Figure 5. Atglistatin protects from HFD-induced NAFLD.

Six weeks old male C57Bl6J mice were fed a HFD (45 kJ% fat; 22.1 kJ g⁻¹) for 50 days. Thereafter, mice were fed a HFD in the presence and absence of Atglistatin for 140 days. (a) Atglistatin abundance was determined in extracts of adipose- and non-adipose tissues using liquid chromatography–mass spectrometry analysis (n=6 per group). (b,g,h) Total lipids were extracted and acylglycerol levels were determined in (b) m. quadriceps, and heart and (g) livers of wt mice fed a HFD or (h) in livers of ob/ob mice fed a chow diet in the presence or absence of Atglistatin (n=6 per group). (c) mRNA expression of Pparα, Cpt1b and Pgc-1α was assessed in hearts of moderately fasted animals (n=6 per group). (d) mRNA expression of inflammatory and fibrosis marker genes was assessed in hearts of re-fed animals (n=9 per group). (e) Left ventricular mass and (f) ejection fraction of hearts from control and ATGLi animals was assessed by MRI after 5 weeks of diet intervention (n=5 per group). (i) Haematoxylin–eosin sections of liver tissues were categorized according to lipid droplet abundance, inflammatory foci and cell ballooning.
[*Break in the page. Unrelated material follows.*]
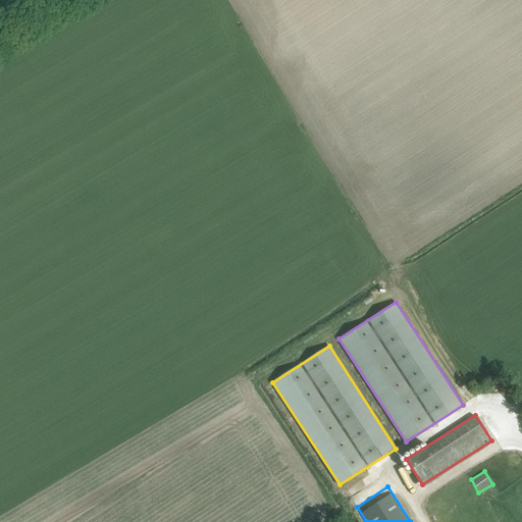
All buildings are outlined.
NAFLD score is the sum of the steatosis, inflammation and ballooning score. (j) ALT enzyme activity was measured in fresh isolated plasma using a commercial kit (n=9 per group). (k) mRNA expression of inflammatory and fibrosis marker genes was assessed in livers of re-fed animals (n=7 per group). Data represent mean+s.d. Statistical significance between control and ATGLi was determined by two-tailed Student's t-test; *P<0.05, **P<0.01 and ***P<0.001.